In term of daily nutrition or diet , any recommendation ?
Understand we can insert spacer to avoid radiation hurt our other organ. Is thks effective ?
@kingsiang
I do not have any specific recommendations on diet as an aid in combating cancer. My diet was revised at the end of 2024 when after a year of ADT, my fasting glucose levels came in at 110 to 115, the pre-diabetic range. I tried a low-carbohydrate diet for about 2 months without success, and called the nutritionist back and had her revise the diet.
The revised diet further reduced the carbohydrates and consists of a lunch, the main meal of the day, of cooked vegetables, a protein source, meat, chicken, or fish and salad. Evening meal is a salad plus a protein source as in the lunch. Breakfast cooked oatmeal or low sugar granola, eggs a small piece of baguette, an empanada with chicken or beef, and possibly a tortilla and a dish of fresh fruit. I have milk at all meals.

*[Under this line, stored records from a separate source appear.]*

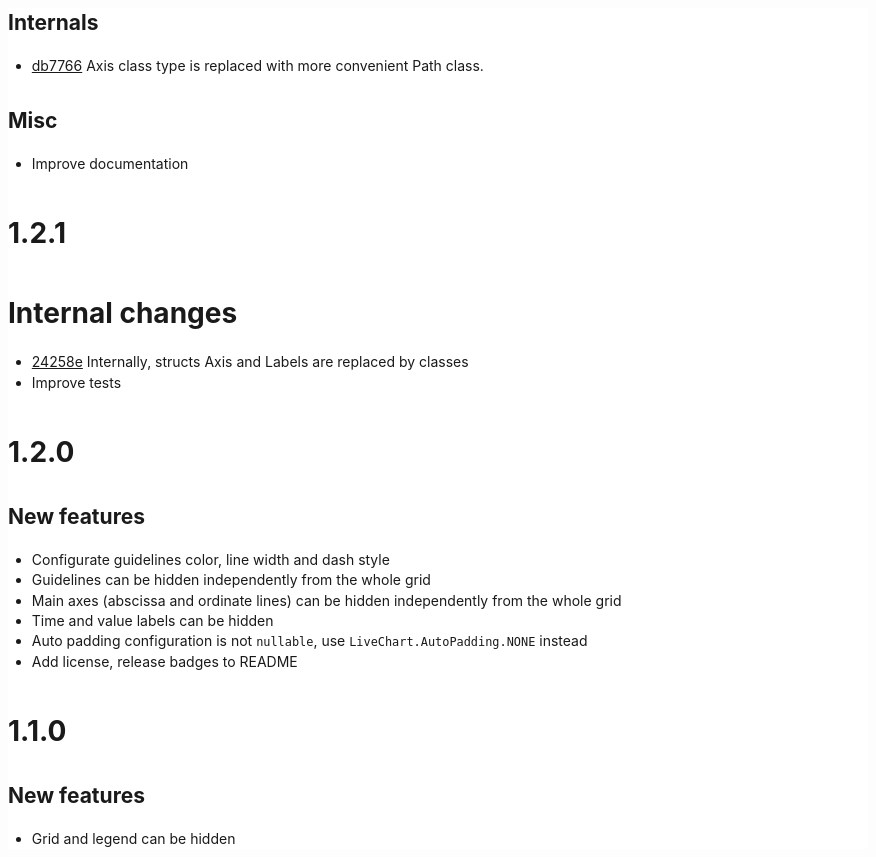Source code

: ## Internals

* [db7766](https://github.com/lcallarec/live-chart/commit/db7766b5b5dbf4ca0cb7ea0c9cc474d5231cd36e) Axis class type is replaced with more convenient Path class.

## Misc

* Improve documentation

# 1.2.1

# Internal changes

* [24258e](https://github.com/lcallarec/live-chart/commit/24258e44df775fad92aa432d26cccf9f6bc01160) Internally, structs Axis and Labels are replaced by classes 
* Improve tests

# 1.2.0

## New features

* Configurate guidelines color, line width and dash style
* Guidelines can be hidden independently from the whole grid
* Main axes (abscissa and ordinate lines) can be hidden independently from the whole grid
* Time and value labels can be hidden
* Auto padding configuration is not `nullable`, use `LiveChart.AutoPadding.NONE` instead
* Add license, release badges to README

# 1.1.0

## New features

* Grid and legend can be hidden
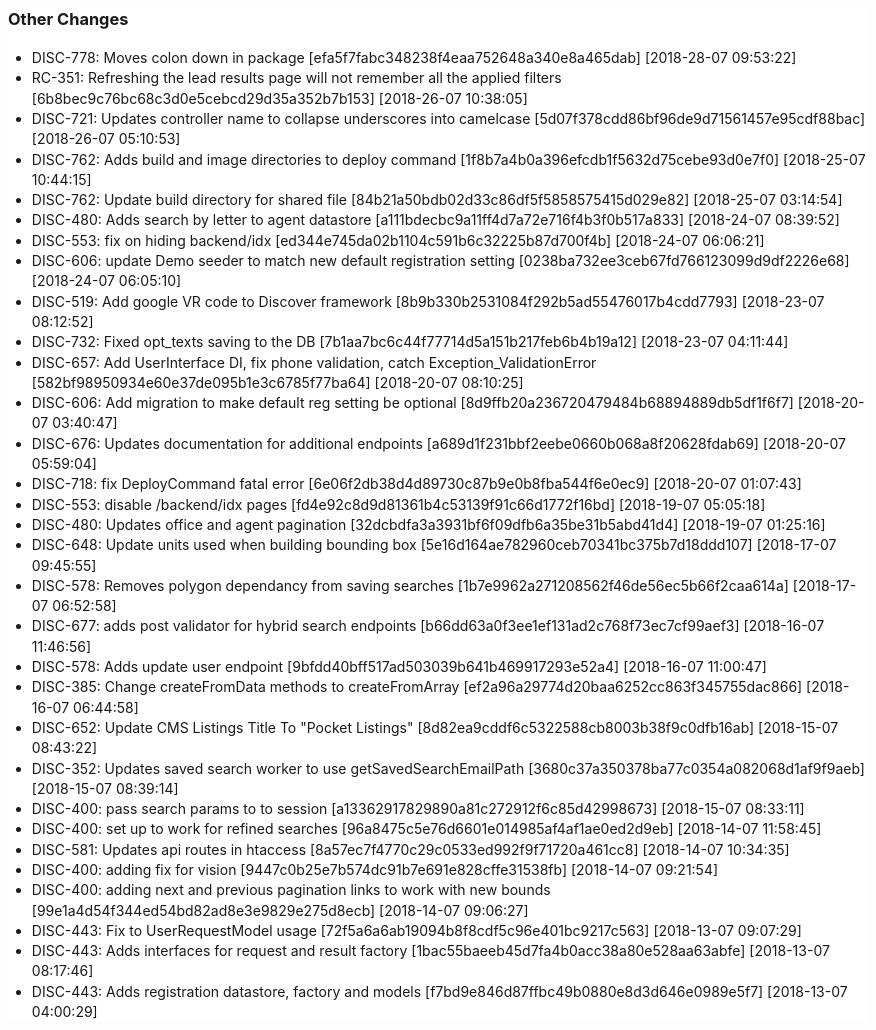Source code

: ### Other Changes

* DISC-778: Moves colon down in package [efa5f7fabc348238f4eaa752648a340e8a465dab] [2018-28-07 09:53:22]
* RC-351: Refreshing the lead results page will not remember all the applied filters [6b8bec9c76bc68c3d0e5cebcd29d35a352b7b153] [2018-26-07 10:38:05]
* DISC-721: Updates controller name to collapse underscores into camelcase [5d07f378cdd86bf96de9d71561457e95cdf88bac] [2018-26-07 05:10:53]
* DISC-762: Adds build and image directories to deploy command [1f8b7a4b0a396efcdb1f5632d75cebe93d0e7f0] [2018-25-07 10:44:15]
* DISC-762: Update build directory for shared file [84b21a50bdb02d33c86df5f5858575415d029e82] [2018-25-07 03:14:54]
* DISC-480: Adds search by letter to agent datastore [a111bdecbc9a11ff4d7a72e716f4b3f0b517a833] [2018-24-07 08:39:52]
* DISC-553: fix on hiding backend/idx [ed344e745da02b1104c591b6c32225b87d700f4b] [2018-24-07 06:06:21]
* DISC-606: update Demo seeder to match new default registration setting [0238ba732ee3ceb67fd766123099d9df2226e68] [2018-24-07 06:05:10]
* DISC-519: Add google VR code to Discover framework [8b9b330b2531084f292b5ad55476017b4cdd7793] [2018-23-07 08:12:52]
* DISC-732: Fixed opt_texts saving to the DB [7b1aa7bc6c44f77714d5a151b217feb6b4b19a12] [2018-23-07 04:11:44]
* DISC-657: Add UserInterface DI, fix phone validation, catch Exception_ValidationError [582bf98950934e60e37de095b1e3c6785f77ba64] [2018-20-07 08:10:25]
* DISC-606: Add migration to make default reg setting be optional [8d9ffb20a236720479484b68894889db5df1f6f7] [2018-20-07 03:40:47]
* DISC-676: Updates documentation for additional endpoints [a689d1f231bbf2eebe0660b068a8f20628fdab69] [2018-20-07 05:59:04]
* DISC-718: fix DeployCommand fatal error [6e06f2db38d4d89730c87b9e0b8fba544f6e0ec9] [2018-20-07 01:07:43]
* DISC-553: disable /backend/idx pages [fd4e92c8d9d81361b4c53139f91c66d1772f16bd] [2018-19-07 05:05:18]
* DISC-480: Updates office and agent pagination [32dcbdfa3a3931bf6f09dfb6a35be31b5abd41d4] [2018-19-07 01:25:16]
* DISC-648: Update units used when building bounding box [5e16d164ae782960ceb70341bc375b7d18ddd107] [2018-17-07 09:45:55]
* DISC-578: Removes polygon dependancy from saving searches [1b7e9962a271208562f46de56ec5b66f2caa614a] [2018-17-07 06:52:58]
* DISC-677: adds post validator for hybrid search endpoints [b66dd63a0f3ee1ef131ad2c768f73ec7cf99aef3] [2018-16-07 11:46:56]
* DISC-578: Adds update user endpoint [9bfdd40bff517ad503039b641b469917293e52a4] [2018-16-07 11:00:47]
* DISC-385: Change createFromData methods to createFromArray [ef2a96a29774d20baa6252cc863f345755dac866] [2018-16-07 06:44:58]
* DISC-652: Update CMS Listings Title To "Pocket Listings" [8d82ea9cddf6c5322588cb8003b38f9c0dfb16ab] [2018-15-07 08:43:22]
* DISC-352: Updates saved search worker to use getSavedSearchEmailPath [3680c37a350378ba77c0354a082068d1af9f9aeb] [2018-15-07 08:39:14]
* DISC-400: pass search params to to session [a13362917829890a81c272912f6c85d42998673] [2018-15-07 08:33:11]
* DISC-400: set up to work for refined searches [96a8475c5e76d6601e014985af4af1ae0ed2d9eb] [2018-14-07 11:58:45]
* DISC-581: Updates api routes in htaccess [8a57ec7f4770c29c0533ed992f9f71720a461cc8] [2018-14-07 10:34:35]
* DISC-400: adding fix for vision [9447c0b25e7b574dc91b7e691e828cffe31538fb] [2018-14-07 09:21:54]
* DISC-400: adding next and previous pagination links to work with new bounds [99e1a4d54f344ed54bd82ad8e3e9829e275d8ecb] [2018-14-07 09:06:27]
* DISC-443: Fix to UserRequestModel usage [72f5a6a6ab19094b8f8cdf5c96e401bc9217c563] [2018-13-07 09:07:29]
* DISC-443: Adds interfaces for request and result factory [1bac55baeeb45d7fa4b0acc38a80e528aa63abfe] [2018-13-07 08:17:46]
* DISC-443: Adds registration datastore, factory and models [f7bd9e846d87ffbc49b0880e8d3d646e0989e5f7] [2018-13-07 04:00:29]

The revised diet did not reduce the glucose enough so in August I asked my Oncologist to prescribe Metformin. He replied enthusiastically and brought up the report of the Stampede trial on his computer. This is the trial mentioned in the article you posted. I started on Metformin in mid-August. The only adverse effect was that on the second day, I had diarrhea. I cut the dose down to one-half tablet for 6 days and then moved to a whole tablet. When the first 30 tablets were exhausted I moved up to 1 and a half tablets for 6 days, and then the 2 tablets of 850 mg. The tablets are taken twice a day with a meal.
Results:
Fasting glucose 2 weeks ago 97. I am hoping for a further decrease on my next test at the end of this week which will include a A1C.
No adverse effect after the first diarrhea.
On your question on the spacer for the rectum, I asked about that with my Radiologist. He said that it was not available in Panama. If it were available, I would have asked for it.
If the spacer is available for you, I think it may be advisable to have it placed, if your doctors recommend it, to further reduce the risk of any side effects.
Radiation technology has improved in recent years, and comments you see on this website and other sites have to be evaluated based upon what type of radiation they received.